O Senhor interpela-nos e, no meio da nossa tempestade, convida-nos a
despertar e ativar a solidariedade e a esperança, capazes de dar solidez, apoio
e significado a estas horas em que tudo parece naufragar. O Senhor desperta,
para acordar e reanimar a nossa fé pascal. Temos uma âncora: na sua cruz, fomos
salvos. Temos um leme: na sua cruz, fomos resgatados. Temos uma esperança: na
sua cruz, fomos curados e abraçados, para que nada e ninguém nos separe do seu
amor redentor. No meio deste isolamento que nos faz padecer a limitação de
afetos e encontros e experimentar a falta de tantas coisas, ouçamos mais uma
vez o anúncio que nos salva: Ele ressuscitou e vive ao nosso lado. Da sua cruz,
o Senhor desafia-nos a encontrar a vida que nos espera, a olhar para aqueles
que nos reclamam, a reforçar, reconhecer e incentivar a graça que mora em nós.
Não apaguemos a mecha que ainda fumega (cf. Is 42, 3), que
nunca adoece, e deixemos que reacenda a esperança.

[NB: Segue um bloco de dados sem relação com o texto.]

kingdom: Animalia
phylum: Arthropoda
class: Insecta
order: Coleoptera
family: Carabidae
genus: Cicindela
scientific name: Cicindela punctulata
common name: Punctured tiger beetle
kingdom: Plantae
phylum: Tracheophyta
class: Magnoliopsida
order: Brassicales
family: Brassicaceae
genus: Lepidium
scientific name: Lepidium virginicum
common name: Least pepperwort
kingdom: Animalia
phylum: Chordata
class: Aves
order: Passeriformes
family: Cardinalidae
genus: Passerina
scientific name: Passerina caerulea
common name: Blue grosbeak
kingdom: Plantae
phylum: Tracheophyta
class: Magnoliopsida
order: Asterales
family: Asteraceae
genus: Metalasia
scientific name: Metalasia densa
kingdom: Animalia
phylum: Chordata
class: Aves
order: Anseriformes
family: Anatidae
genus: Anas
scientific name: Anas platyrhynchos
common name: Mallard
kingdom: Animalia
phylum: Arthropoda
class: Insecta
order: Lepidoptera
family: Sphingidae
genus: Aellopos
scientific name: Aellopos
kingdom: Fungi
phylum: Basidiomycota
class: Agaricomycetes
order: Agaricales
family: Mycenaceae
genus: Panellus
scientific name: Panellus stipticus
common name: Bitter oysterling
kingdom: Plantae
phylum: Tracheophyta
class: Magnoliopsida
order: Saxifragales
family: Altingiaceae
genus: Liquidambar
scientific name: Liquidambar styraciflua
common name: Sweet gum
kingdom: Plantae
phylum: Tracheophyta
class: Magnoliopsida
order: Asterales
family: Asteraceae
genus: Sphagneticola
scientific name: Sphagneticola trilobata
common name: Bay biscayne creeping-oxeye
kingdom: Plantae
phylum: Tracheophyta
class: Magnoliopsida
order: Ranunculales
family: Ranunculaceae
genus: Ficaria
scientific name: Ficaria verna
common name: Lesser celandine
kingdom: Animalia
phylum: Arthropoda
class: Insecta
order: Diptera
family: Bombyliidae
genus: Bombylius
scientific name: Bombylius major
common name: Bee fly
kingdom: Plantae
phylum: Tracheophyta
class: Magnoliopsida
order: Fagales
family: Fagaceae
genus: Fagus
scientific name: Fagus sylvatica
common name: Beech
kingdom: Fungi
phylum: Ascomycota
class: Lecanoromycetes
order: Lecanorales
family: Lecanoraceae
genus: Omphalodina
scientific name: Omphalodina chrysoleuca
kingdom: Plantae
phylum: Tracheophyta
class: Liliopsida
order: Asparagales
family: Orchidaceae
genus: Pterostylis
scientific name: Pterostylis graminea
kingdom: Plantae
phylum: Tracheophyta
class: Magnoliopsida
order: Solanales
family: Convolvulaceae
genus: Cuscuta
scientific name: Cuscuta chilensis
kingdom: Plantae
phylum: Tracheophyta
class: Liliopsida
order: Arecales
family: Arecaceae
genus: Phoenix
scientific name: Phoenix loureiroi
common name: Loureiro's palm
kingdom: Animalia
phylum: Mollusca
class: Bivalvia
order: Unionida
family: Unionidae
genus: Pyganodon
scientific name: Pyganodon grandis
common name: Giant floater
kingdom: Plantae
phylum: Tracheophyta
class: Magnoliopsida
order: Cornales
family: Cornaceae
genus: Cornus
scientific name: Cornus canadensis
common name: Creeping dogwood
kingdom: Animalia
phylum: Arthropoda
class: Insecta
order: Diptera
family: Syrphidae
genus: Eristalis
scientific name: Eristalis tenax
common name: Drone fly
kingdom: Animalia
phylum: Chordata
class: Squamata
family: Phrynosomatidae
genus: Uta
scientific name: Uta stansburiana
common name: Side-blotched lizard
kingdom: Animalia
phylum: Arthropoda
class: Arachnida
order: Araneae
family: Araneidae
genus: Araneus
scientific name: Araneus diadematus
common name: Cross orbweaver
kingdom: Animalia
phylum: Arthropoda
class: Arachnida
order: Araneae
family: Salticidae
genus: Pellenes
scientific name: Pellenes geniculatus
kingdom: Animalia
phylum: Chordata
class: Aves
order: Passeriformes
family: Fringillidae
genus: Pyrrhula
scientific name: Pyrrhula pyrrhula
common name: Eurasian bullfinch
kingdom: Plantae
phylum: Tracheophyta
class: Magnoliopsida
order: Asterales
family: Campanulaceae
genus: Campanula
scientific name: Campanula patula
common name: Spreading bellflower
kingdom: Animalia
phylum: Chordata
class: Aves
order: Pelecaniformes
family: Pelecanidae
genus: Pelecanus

Abraçar a sua cruz significa encontrar a coragem de abraçar todas as
contrariedades da hora atual, abandonando por um momento a nossa ânsia de
omnipotência e possessão, para dar espaço à criatividade que só o Espírito é
capaz de suscitar. Significa encontrar a coragem de abrir espaços onde todos
possam sentir-se chamados e permitir novas formas de hospitalidade, de
fraternidade e de solidariedade. Na sua cruz, fomos salvos para acolher a
esperança e deixar que seja ela a fortalecer e sustentar todas as medidas e
estradas que nos possam ajudar a salvaguardar-nos e a salvaguardar. Abraçar o
Senhor, para abraçar a esperança. Aqui está a força da fé, que liberta do medo
e dá esperança.
«Porque sois tão
medrosos? Ainda não tendes fé?» Queridos irmãos e irmãs, deste lugar que
atesta a fé rochosa de Pedro, gostaria nesta tarde de vos confiar a todos ao
Senhor, pela intercessão de Nossa Senhora, saúde do seu povo, estrela do mar em
tempestade. Desta colunata que abraça Roma e o mundo desça sobre vós, como um
abraço consolador, a bênção de Deus. Senhor, abençoa o mundo, dá saúde aos
corpos e conforto aos corações! Pedes-nos para não ter medo; a nossa fé, porém,
é fraca e sentimo-nos temerosos. Mas Tu, Senhor, não nos deixes à mercê da
tempestade. Continua a repetir-nos: «Não tenhais medo!» (Mt14, 27). E
nós, juntamente com Pedro, «confiamos-Te todas as nossas preocupações, porque
Tu tens cuidado de nós» (cf. 1 Ped 5, 7).